一幕幕画面在灵识中流转,沈知夏只觉得心口发闷,眼眶发酸。极致的痛苦与绝望如同冰水,将她整个人包裹。
与此同时,堂屋内五道凶灵的动作骤然停滞,翻涌的煞气也短暂平息。它们仿佛被强行拽回了那个血色黄昏。三道矮小的虚影蜷缩在一起,依稀能看出孩童的模样,轮廓微微颤抖,似是还在回味“糖果”的滋味,又似被残留的痛苦侵袭;两道高大的身影则不断原地徘徊,周身黑气剧烈起伏,那是深入灵魂的悔恨与自责。刺耳的尖啸彻底消失,整间屋子只剩下压抑到极致的呜咽,听得人心头沉甸甸的。
可这份平静仅仅维持了数息。
亲手弑亲的罪孽、孩童中毒的剧痛、生死离别的绝望、数年困于原地的折磨,所有负面情绪轰然爆发。五道黑影周身黑气再度暴涨,形态扭曲得愈发狰狞。孩童的灵体因反复承受中毒的痛苦而变得狂躁,父母的灵体则被无尽悔恨逼得彻底失控。它们舍弃漫无目的的游走,五道凶灵结成一体,裹挟着毁天灭地的悲与怒,径直朝着闭目凝神的沈知夏猛冲而来。

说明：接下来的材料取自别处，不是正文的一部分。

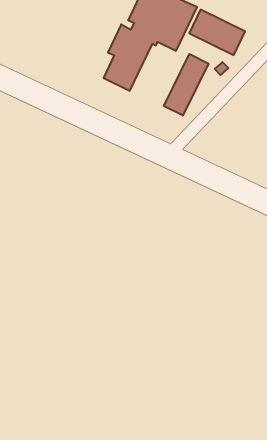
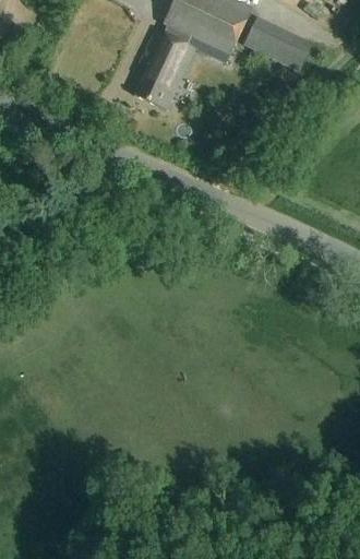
building: [164,54,208,116] -> none

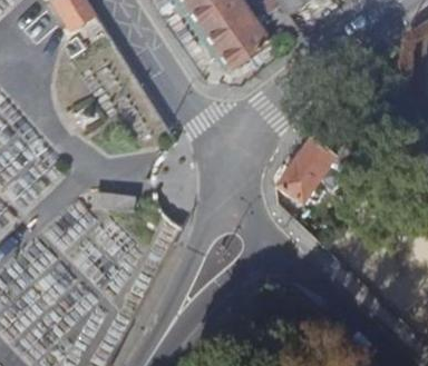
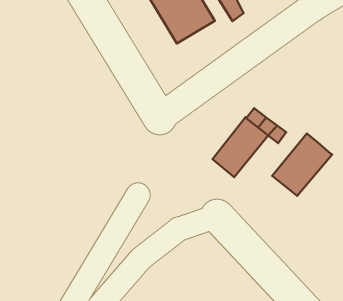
building: none -> [272,133,332,196]

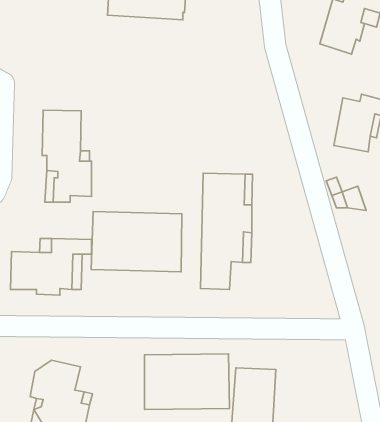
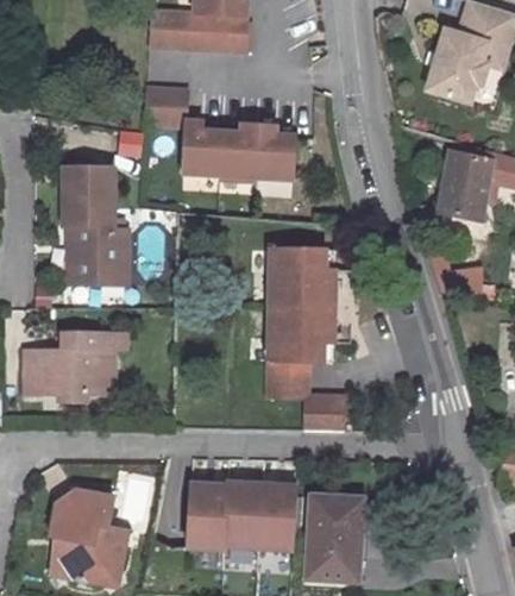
building: none -> [144,87,309,182]
building: [91,212,182,272] -> none
building: none -> [303,396,344,431]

“不好!它们被过往的惨剧彻底刺激,再度疯魔了!”宋亚轩第一时间示警。
“全员合力,死守阵地!”马嘉祺高声下令,同时立刻分出大半灵力护在沈知夏周身。
丁程鑫的净化光带、张真源的地脉屏障、严浩翔的困阵之力、刘耀文的刚猛劲气齐齐汇聚,七层防护层层叠加,挡在凶灵前方。
轰隆一声巨响,两股力量轰然相撞,整栋老宅剧烈震颤,砖瓦碎屑不断从房梁掉落。防线剧烈摇晃,阵光忽明忽暗,守在阵前的几人齐齐闷哼一声,脚步不由自主地向后挪动。

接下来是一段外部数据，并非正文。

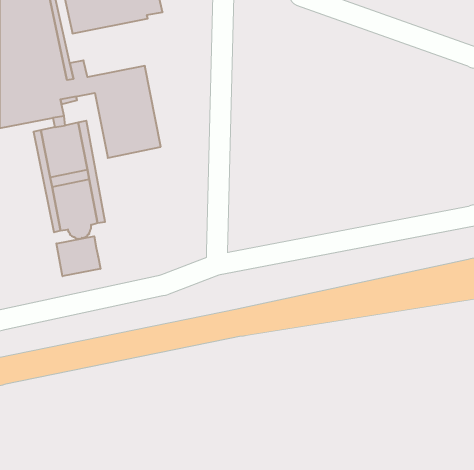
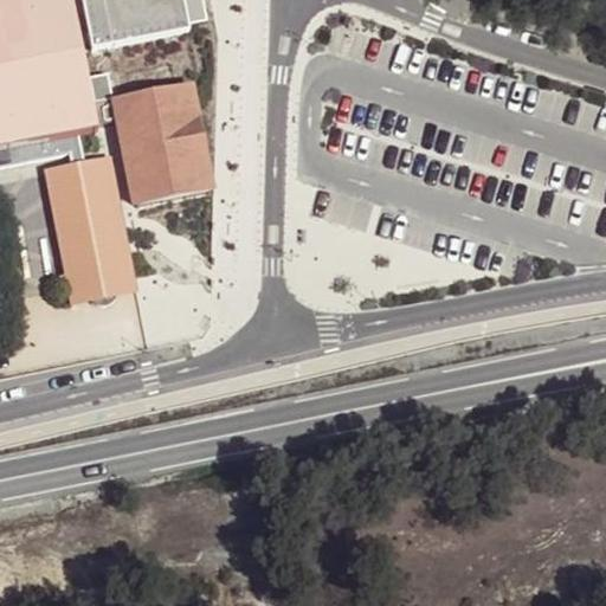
building: [56,236,100,276] -> none

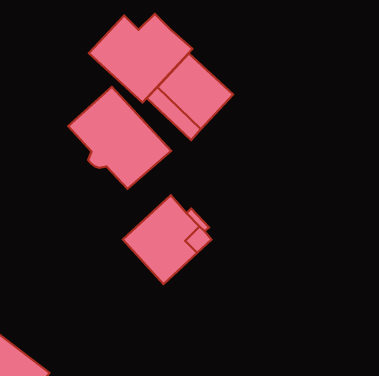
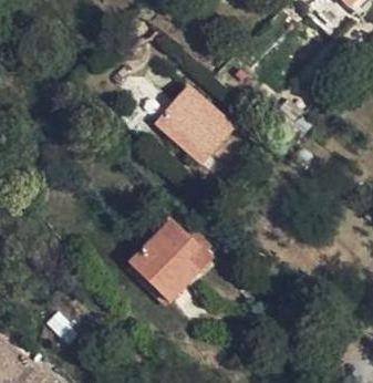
building: [89,14,192,103] -> none
building: [68,87,171,189] -> none

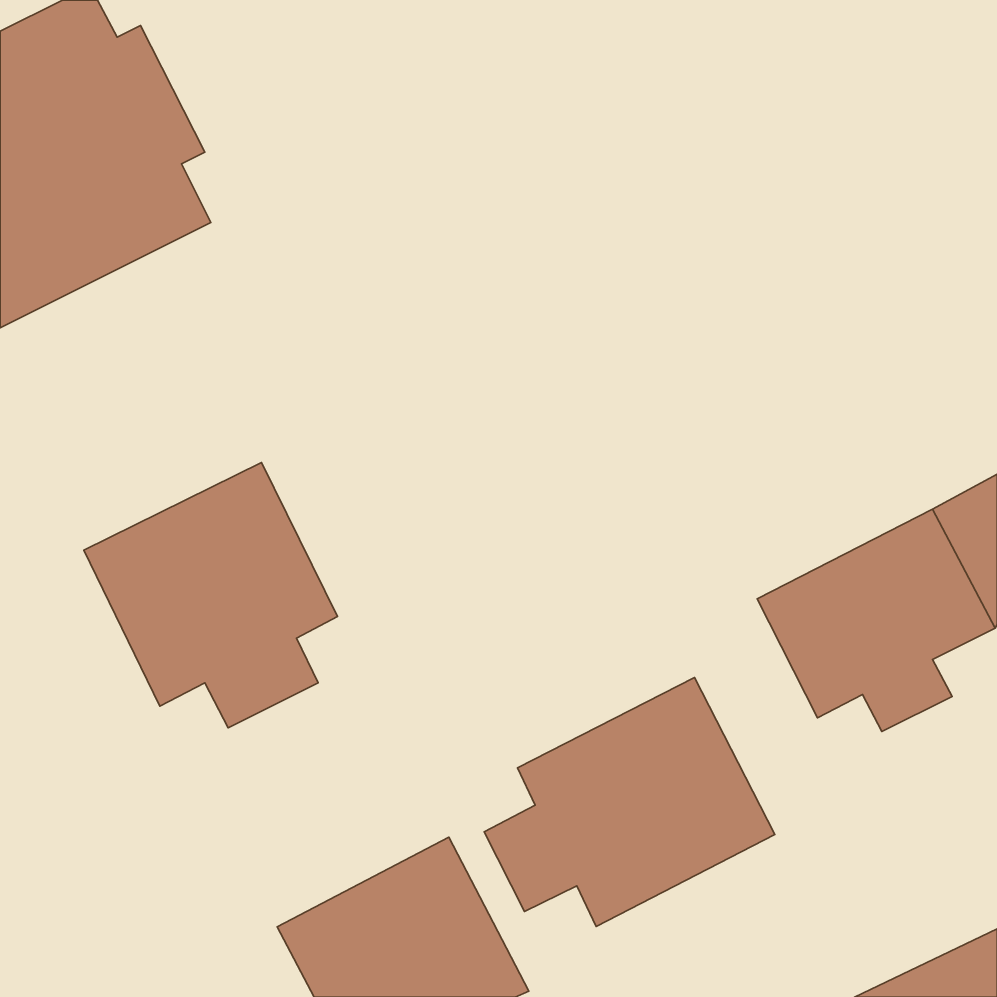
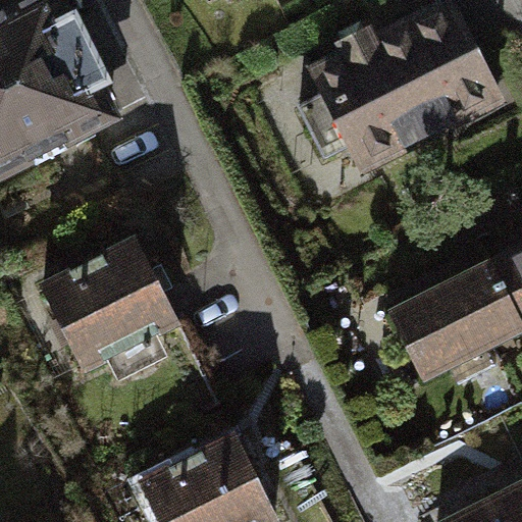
building: none -> [303,8,497,164]
building: [484,677,775,927] -> none

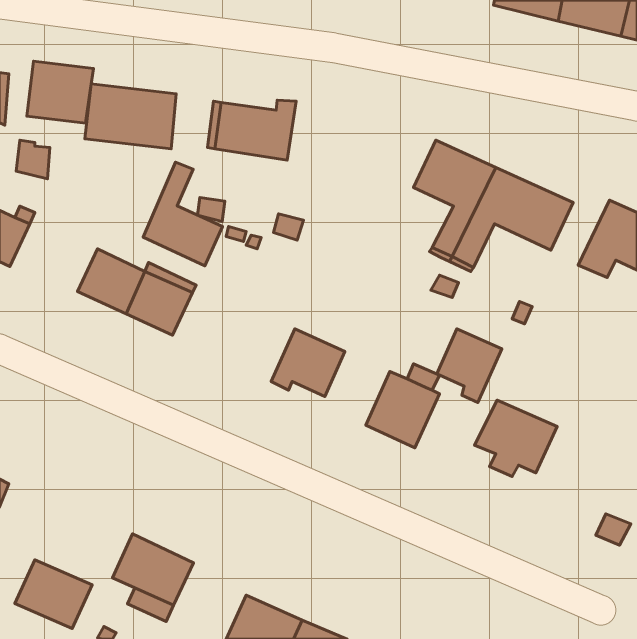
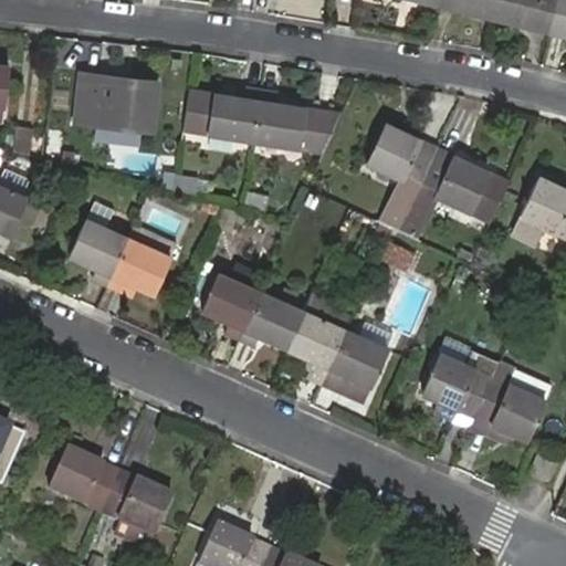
building: [27,61,93,123] -> none
building: none -> [254,90,342,154]
building: [143,162,222,266] -> none
building: none -> [202,272,261,337]
building: [437,329,502,403] -> [287,311,345,376]
building: none -> [474,361,553,441]
building: [15,560,92,628] -> [49,450,117,511]

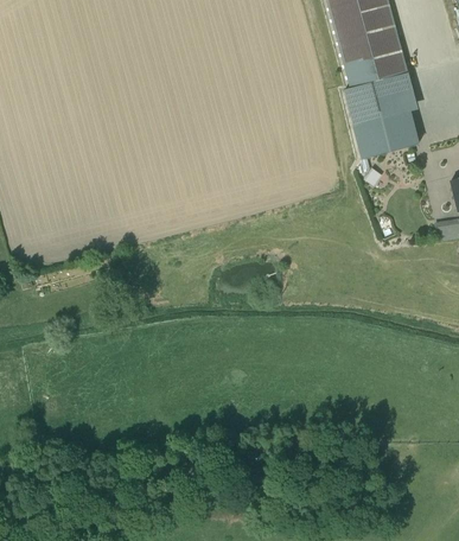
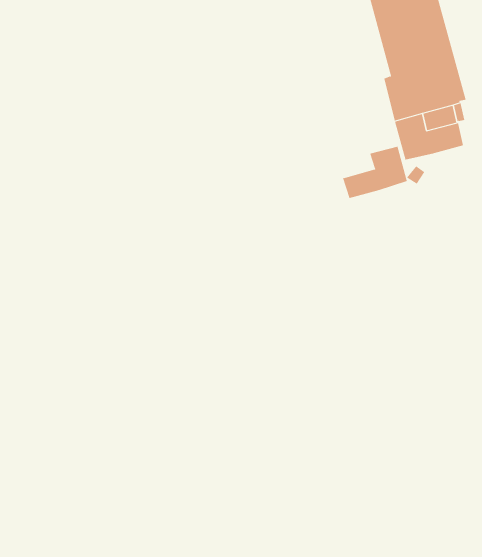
building: none -> [342,146,407,199]

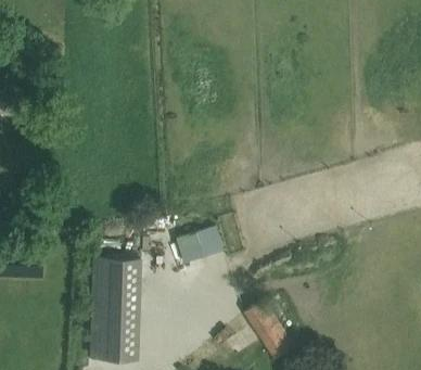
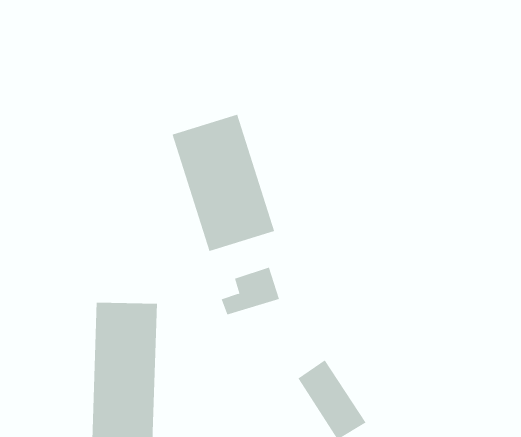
building: none -> [172,114,275,252]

凶灵却没有就此停歇,一波攻势过后,再度凝聚煞气,发起第二轮冲击。它们的攻势里,没有纯粹的杀戮恶意,更多的是无处宣泄的痛苦、悔恨与绝望。
黑暗的堂屋内,激战再度升级。七人背靠背并肩而立,以阵型与意志抵挡着无尽凶煞。而阵心之中,沈知夏依旧沉浸在那段满是血泪的记忆里。她清楚地知晓了所有真相,心中只剩唏嘘。
想要化解这场缠绕多年的祸事,不再是单纯的劝诫,而是要安抚这一家人深入骨髓的悲苦,让背负着滔天罪孽与伤痛的亡魂,得以放下执念,安然往生。
前路依旧艰难,但众人心中,已然找到了真正的破局方向。